Après Vivipares (posthume), brève histoire de l’humanité présenté en 2016 au Théâtre de la Bastille, nous retrouvons Céline Champinot et son équipe féminine : un second round sur la même lancée, une suite attendue.
S’inspirant très librement de la Bible, elle met en scène cinq jeunes Guides de France à la sortie du catéchisme, indignées contre le Ciel. À la fois trop haut et trop vide, cet ami traître n’entend plus se soucier de la catastrophe annoncée que nous sommes devenus : des petits colons possesseurs de la nature. D’une verticalité toute spirituelle et politique, l’écriture de Céline Champinot fait jouer, crier et chanter haut le verbe. Son univers à la poésie foutraque se traduit sur scène par tout un tas d’objets et d’idées, un terrain de jeu ludique pour mieux faire entendre la multiplication des sens de cette histoire de fin d’un monde.
Elsa Kedadouche
Dans la poursuite de ma démarche d’écriture par analogie, glissements de sens, glissements de terrain, les espaces et objets que je sollicite au plateau jouent des rôles comme les actrices.
Une « fiction-châssis » sert de base à la mise en scène du projet, elle est indépendante du texte et, en se conjuguant avec lui, elle nous permet de créer des espaces où se déploie la pensée.
La dimension plastique du projet, la scénographie et les costumes s’imaginent à partir d’objets manufacturés de notre quotidien ainsi qu’en considérant les infrastructures qui nous contiennent.
Voici notre fiction de mise en scène : à la sortie du catéchisme, cinq jeunes scouts d’Europe, pétris de culture biblique mais aussi de films de science-fiction et de politique internationale telle que la télévision grand public en diffuse, se retrouvent sur le terrain de jeu multisport du quartier pour régler leurs comptes avec le Créateur. Les zones tracées au sol, chaises d’arbitre, tipi d’extérieur et autres filets à grimper se feront vaisseau spatial, bases militaires, miradors et zone frontière.
Du grillage de terrain de sport à celui du check-point, grillager c’est toujours grillager.

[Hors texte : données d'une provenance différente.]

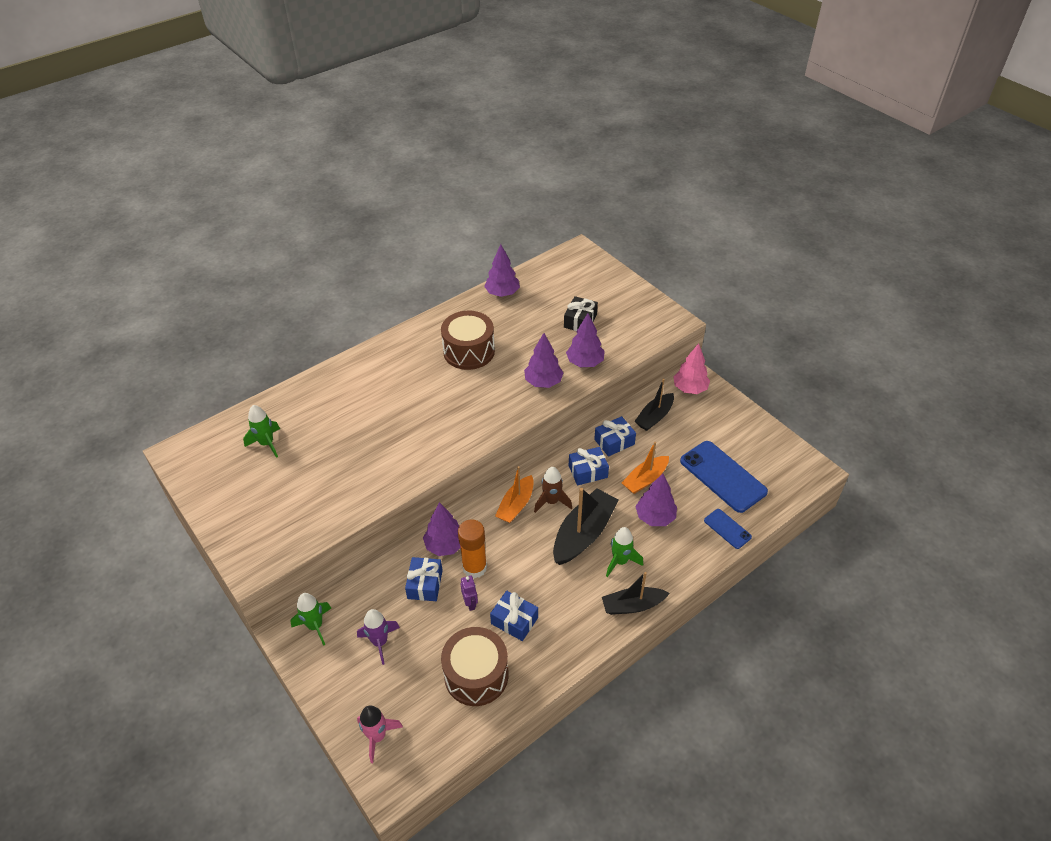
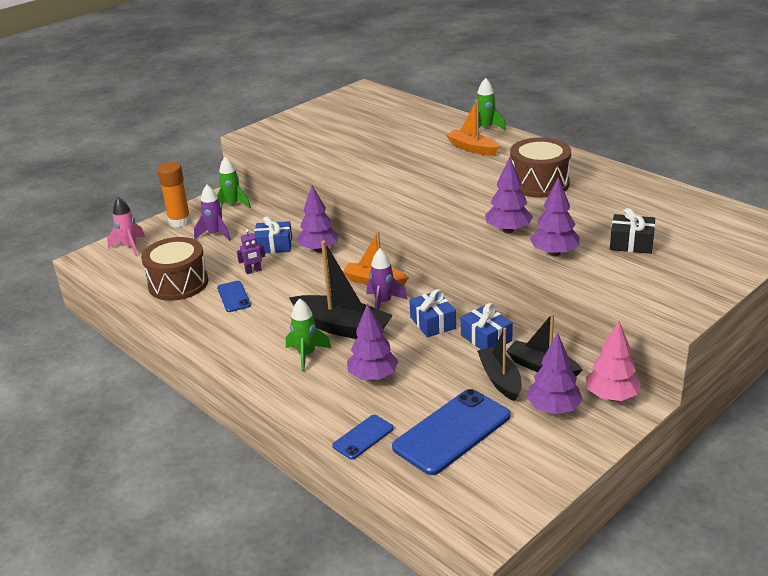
camera: 85 degrees right, 15 degrees down
(267, 443) = (380, 116): green rocket -> green rocket (485, 129)
(474, 567) = (294, 268): orange glue stick -> orange glue stick (179, 221)
(502, 293) = (652, 189): purple tree -> purple tree (553, 409)
(514, 620) = (233, 297): blue gift -> blue phone
(552, 501) = (383, 303): brown rocket -> purple rocket
(632, 605) = (249, 367): black boat -> black boat (500, 379)
(645, 479) = (430, 365): orange boat -> orange boat (472, 148)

Le scout s’incarnant habituellement en petit colon d’espaces naturels sera confronté à un espace urbain dénaturé. Les perceuses-visseuses électriques remplaceront son fidèle Opinel et différents objets lumineux lui tiendront lieu de feu de camp. Chaque scout sera l’artisan de son propre costume, à partir d’objets apportés dans son sac à dos et glanés le plus souvent dans le garage et les placards de ses parents (vêtements de sport, de soudure, bijoux, déguisements, etc.).
Ils auront évidemment à leur disposition les nécessaires textiles et fanions brodés aux couleurs des scouts d’Europe.
Ces jeunes s’appellent Richard, Philip, David, Sara et… on ne connaît pas le prénom du scout de couleur qui joue Pharaon. Richard joue Richard Coeur de Lion, président Républicain ; Philip joue Philip K. Dick, un robot androïde ; David joue David Xiaoping, l’inventeur des robots humanoïdes ; Sara joue la reine des robots gynoïdes ; Pharaon joue Pharaon.
La langue étant particulièrement musicale, la direction d’acteur sera très précise, rythmée, proche d’un travail de chanteur.
La première partie s’adressant au Ciel, elle sera traitée comme une chanson de gestes futuriste, chantée pour un Dieu éternellement absent par des frères chevaliers incertains et violents.
Elle sera comme un cri à la ville, au désert, aux cieux, à la lumière. Un hurlement qui parle du futur à travers la gorge de prophètes insomniaques.
Les différents chants polyphoniques de la pièce participeront à la musicalité globale de ce travail. Les actrices travailleront à combiner une précision quasi-chirurgicale dans la langue parlée et ses inflexions avec une démesure ludique s’approchant au plus prés d’une sensation d’improvisation lorsque la machine à jouer fonctionne à plein régime.